## [Exercise]
Copy all the data exactly, except the pictures.

## [Exercise input]
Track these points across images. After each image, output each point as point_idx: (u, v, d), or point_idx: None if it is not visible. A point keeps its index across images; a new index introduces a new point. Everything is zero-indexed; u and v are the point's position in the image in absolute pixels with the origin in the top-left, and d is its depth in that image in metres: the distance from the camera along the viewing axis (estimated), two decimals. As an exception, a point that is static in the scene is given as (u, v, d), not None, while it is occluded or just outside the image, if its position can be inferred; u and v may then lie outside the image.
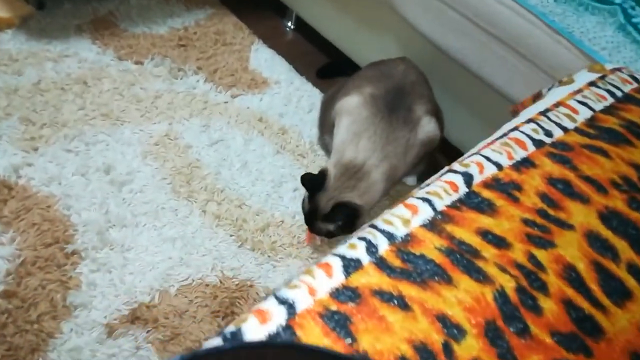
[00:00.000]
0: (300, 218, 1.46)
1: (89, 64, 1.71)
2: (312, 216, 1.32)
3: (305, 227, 1.44)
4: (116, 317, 1.19)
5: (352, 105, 1.40)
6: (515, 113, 1.29)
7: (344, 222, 1.30)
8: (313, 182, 1.31)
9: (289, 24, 2.10)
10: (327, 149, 1.62)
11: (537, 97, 1.25)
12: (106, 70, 1.71)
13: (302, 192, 1.53)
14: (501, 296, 0.59)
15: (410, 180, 1.61)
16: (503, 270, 0.62)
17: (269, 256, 1.37)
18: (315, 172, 1.34)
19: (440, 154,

## [Expected output]
Track these points across images. After each image, output each point as point_idx: (u, v, d), or point_idx: None if it is not visible. A point keeps its index across images; a new index introduces a new point. Everything is zero-indexed; u and v are the point's position in the image in absolute pixels with the origin in the top-left, and d is its depth in that image in metres: the distance from the camera along the viewing axis (estimated), two decimals. As an exception, a point that is static in the scene is given as (u, v, d), not None, while it is occluded or just outside the image, if its position can be inferred; u and v may then lie outside the image.
[00:00.000]
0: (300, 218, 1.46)
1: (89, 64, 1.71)
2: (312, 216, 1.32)
3: (305, 227, 1.44)
4: (116, 317, 1.19)
5: (352, 105, 1.40)
6: (515, 113, 1.29)
7: (344, 222, 1.30)
8: (313, 182, 1.31)
9: (289, 24, 2.10)
10: (327, 149, 1.62)
11: (537, 97, 1.25)
12: (106, 70, 1.71)
13: (302, 192, 1.53)
14: (501, 296, 0.59)
15: (410, 180, 1.61)
16: (503, 270, 0.62)
17: (269, 256, 1.37)
18: (315, 172, 1.34)
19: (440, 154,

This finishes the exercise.